──────── DATA IN THIS EXERCISE ────────

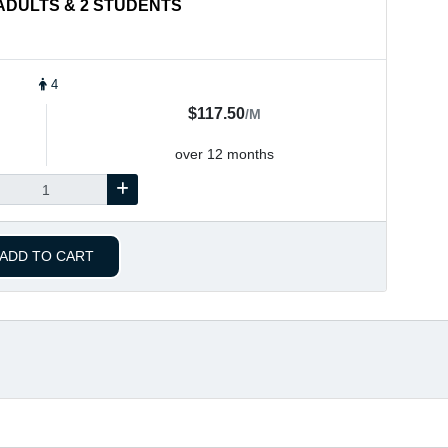
2 ADULTS & 2 STUDENTS
4
$117.50
/M
over 12 months
ADD TO CART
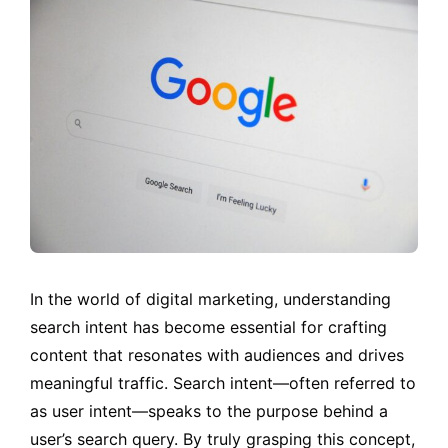
In the world of digital marketing, understanding
search intent has become essential for crafting
content that resonates with audiences and drives
meaningful traffic. Search intent—often referred to
as user intent—speaks to the purpose behind a
user’s search query. By truly grasping this concept,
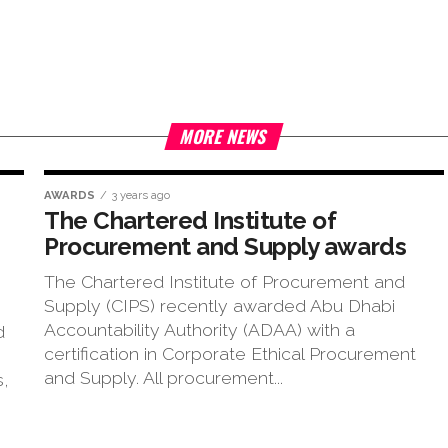
MORE NEWS
AWARDS
3 years ago
The Chartered Institute of
Procurement and Supply awards
The Chartered Institute of Procurement and
Supply (CIPS) recently awarded Abu Dhabi
Accountability Authority (ADAA) with a
d
certification in Corporate Ethical Procurement
and Supply. All procurement...
s,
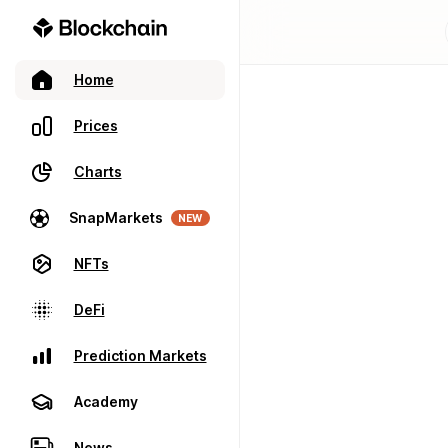
Home
Prices
Charts
SnapMarkets
NEW
NFTs
DeFi
Prediction Markets
Academy
News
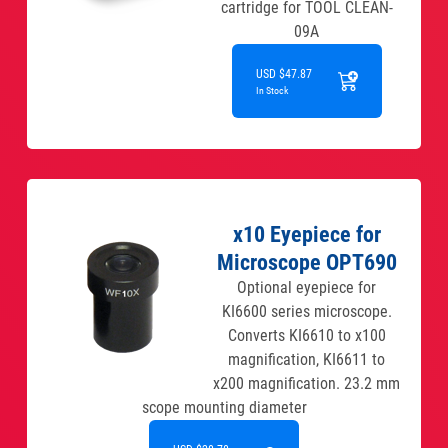
cartridge for TOOL CLEAN-
09A
USD $47.87
In Stock
x10 Eyepiece for
Microscope OPT690
Optional eyepiece for
KI6600 series microscope.
Converts KI6610 to x100
magnification, KI6611 to
x200 magnification. 23.2 mm
scope mounting diameter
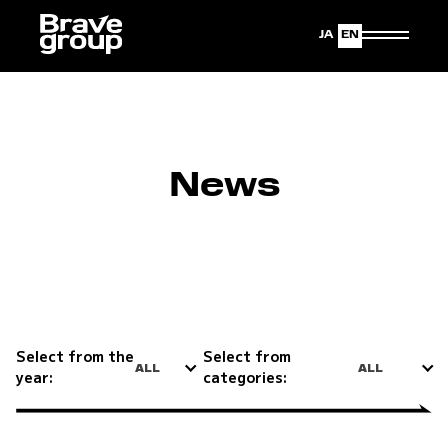
Japanese
English
News
Select from the
Select from
ALL
ALL
year:
categories:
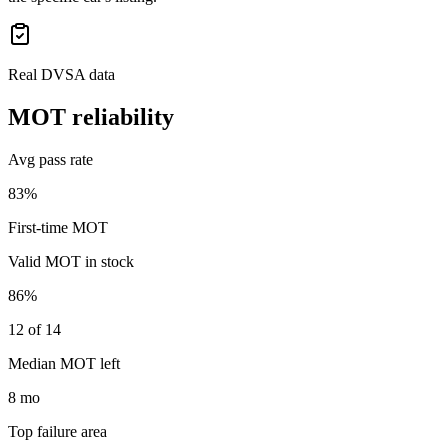
Real DVSA data
MOT reliability
Avg pass rate
83%
First-time MOT
Valid MOT in stock
86%
12 of 14
Median MOT left
8 mo
Top failure area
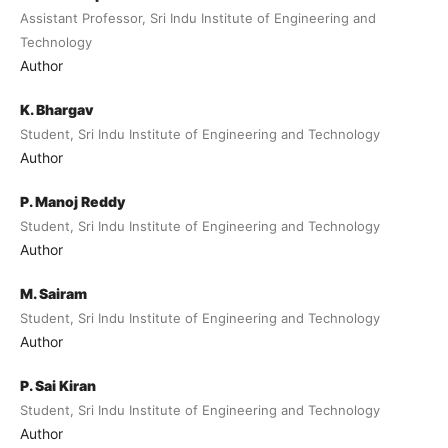
Assistant Professor, Sri Indu Institute of Engineering and
Technology
Author
K. Bhargav
Student, Sri Indu Institute of Engineering and Technology
Author
P. Manoj Reddy
Student, Sri Indu Institute of Engineering and Technology
Author
M. Sairam
Student, Sri Indu Institute of Engineering and Technology
Author
P. Sai Kiran
Student, Sri Indu Institute of Engineering and Technology
Author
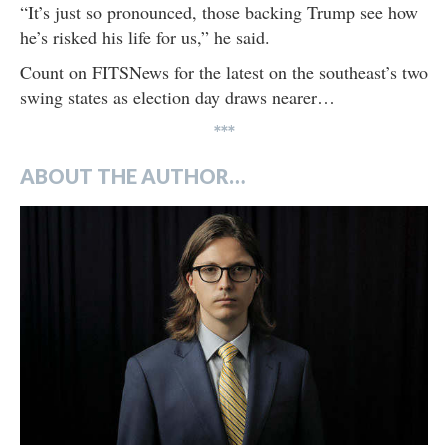
“It’s just so pronounced, those backing Trump see how
he’s risked his life for us,” he said.
Count on FITSNews for the latest on the southeast’s two
swing states as election day draws nearer…
***
ABOUT THE AUTHOR…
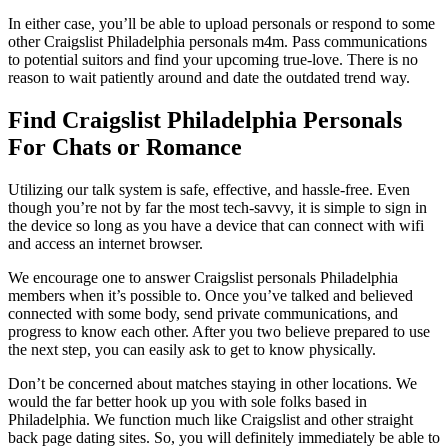
In either case, you’ll be able to upload personals or respond to some
other Craigslist Philadelphia personals m4m. Pass communications
to potential suitors and find your upcoming true-love. There is no
reason to wait patiently around and date the outdated trend way.
Find Craigslist Philadelphia Personals
For Chats or Romance
Utilizing our talk system is safe, effective, and hassle-free. Even
though you’re not by far the most tech-savvy, it is simple to sign in
the device so long as you have a device that can connect with wifi
and access an internet browser.
We encourage one to answer Craigslist personals Philadelphia
members when it’s possible to. Once you’ve talked and believed
connected with some body, send private communications, and
progress to know each other. After you two believe prepared to use
the next step, you can easily ask to get to know physically.
Don’t be concerned about matches staying in other locations. We
would the far better hook up you with sole folks based in
Philadelphia. We function much like Craigslist and other straight
back page dating sites. So, you will definitely immediately be able to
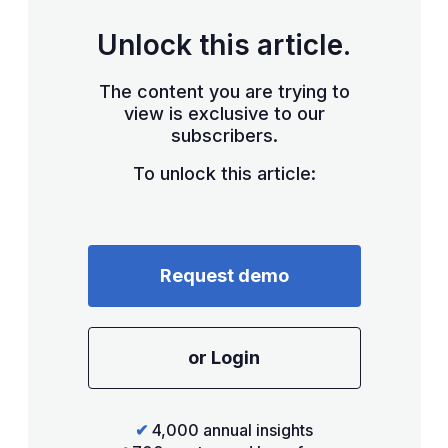
Unlock this article.
The content you are trying to
view is exclusive to our
subscribers.
To unlock this article:
Request demo
or Login
✔
4,000 annual insights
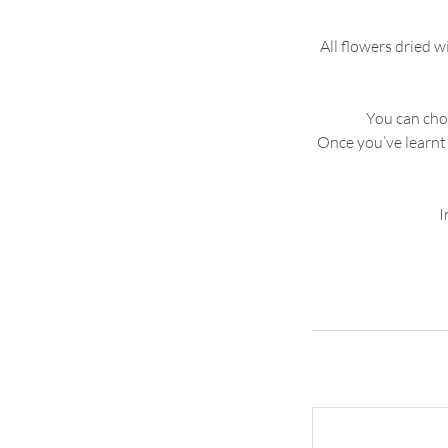
All flowers dried 
You can choo
Once you’ve learnt 
I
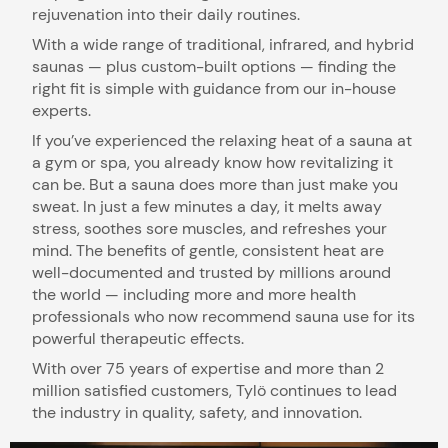
rejuvenation into their daily routines.
With a wide range of traditional, infrared, and hybrid
saunas — plus custom-built options — finding the
right fit is simple with guidance from our in-house
experts.
If you’ve experienced the relaxing heat of a sauna at
a gym or spa, you already know how revitalizing it
can be. But a sauna does more than just make you
sweat. In just a few minutes a day, it melts away
stress, soothes sore muscles, and refreshes your
mind. The benefits of gentle, consistent heat are
well-documented and trusted by millions around
the world — including more and more health
professionals who now recommend sauna use for its
powerful therapeutic effects.
With over 75 years of expertise and more than 2
million satisfied customers, Tylö continues to lead
the industry in quality, safety, and innovation.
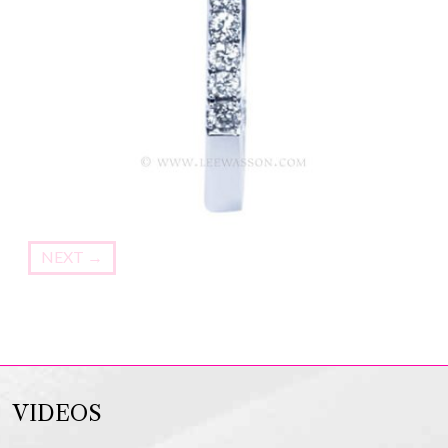
NEXT
→
VIDEOS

────────

▸ **HOW TO COMPLETE THIS TASK**: Leaving every picture out, output the data exactly as it stands.

▸ **TASK RESPONSE**:
2 ADULTS & 2 STUDENTS
4
$117.50
/M
over 12 months
ADD TO CART
In the world of digital marketing, understanding
search intent has become essential for crafting
content that resonates with audiences and drives
meaningful traffic. Search intent—often referred to
as user intent—speaks to the purpose behind a
user’s search query. By truly grasping this concept,
MORE NEWS
AWARDS
3 years ago
The Chartered Institute of
Procurement and Supply awards
The Chartered Institute of Procurement and
Supply (CIPS) recently awarded Abu Dhabi
Accountability Authority (ADAA) with a
d
certification in Corporate Ethical Procurement
and Supply. All procurement...
s,
Home
Prices
Charts
SnapMarkets
NEW
NFTs
DeFi
Prediction Markets
Academy
News
cartridge for TOOL CLEAN-
09A
USD $47.87
In Stock
x10 Eyepiece for
Microscope OPT690
Optional eyepiece for
KI6600 series microscope.
Converts KI6610 to x100
magnification, KI6611 to
x200 magnification. 23.2 mm
scope mounting diameter
Japanese
English
News
Select from the
Select from
ALL
ALL
year:
categories:
Real DVSA data
MOT reliability
Avg pass rate
83%
First-time MOT
Valid MOT in stock
86%
12 of 14
Median MOT left
8 mo
Top failure area
Assistant Professor, Sri Indu Institute of Engineering and
Technology
Author
K. Bhargav
Student, Sri Indu Institute of Engineering and Technology
Author
P. Manoj Reddy
Student, Sri Indu Institute of Engineering and Technology
Author
M. Sairam
Student, Sri Indu Institute of Engineering and Technology
Author
P. Sai Kiran
Student, Sri Indu Institute of Engineering and Technology
Author
“It’s just so pronounced, those backing Trump see how
he’s risked his life for us,” he said.
Count on FITSNews for the latest on the southeast’s two
swing states as election day draws nearer…
***
ABOUT THE AUTHOR…
In either case, you’ll be able to upload personals or respond to some
other Craigslist Philadelphia personals m4m. Pass communications
to potential suitors and find your upcoming true-love. There is no
reason to wait patiently around and date the outdated trend way.
Find Craigslist Philadelphia Personals
For Chats or Romance
Utilizing our talk system is safe, effective, and hassle-free. Even
though you’re not by far the most tech-savvy, it is simple to sign in
the device so long as you have a device that can connect with wifi
and access an internet browser.
We encourage one to answer Craigslist personals Philadelphia
members when it’s possible to. Once you’ve talked and believed
connected with some body, send private communications, and
progress to know each other. After you two believe prepared to use
the next step, you can easily ask to get to know physically.
Don’t be concerned about matches staying in other locations. We
would the far better hook up you with sole folks based in
Philadelphia. We function much like Craigslist and other straight
back page dating sites. So, you will definitely immediately be able to
Unlock this article.
The content you are trying to
view is exclusive to our
subscribers.
To unlock this article:
Request demo
or Login
✔
4,000 annual insights
All flowers dried 
You can choo
Once you’ve learnt 
I
rejuvenation into their daily routines.
With a wide range of traditional, infrared, and hybrid
saunas — plus custom-built options — finding the
right fit is simple with guidance from our in-house
experts.
If you’ve experienced the relaxing heat of a sauna at
a gym or spa, you already know how revitalizing it
can be. But a sauna does more than just make you
sweat. In just a few minutes a day, it melts away
stress, soothes sore muscles, and refreshes your
mind. The benefits of gentle, consistent heat are
well-documented and trusted by millions around
the world — including more and more health
professionals who now recommend sauna use for its
powerful therapeutic effects.
With over 75 years of expertise and more than 2
million satisfied customers, Tylö continues to lead
the industry in quality, safety, and innovation.
NEXT
→
VIDEOS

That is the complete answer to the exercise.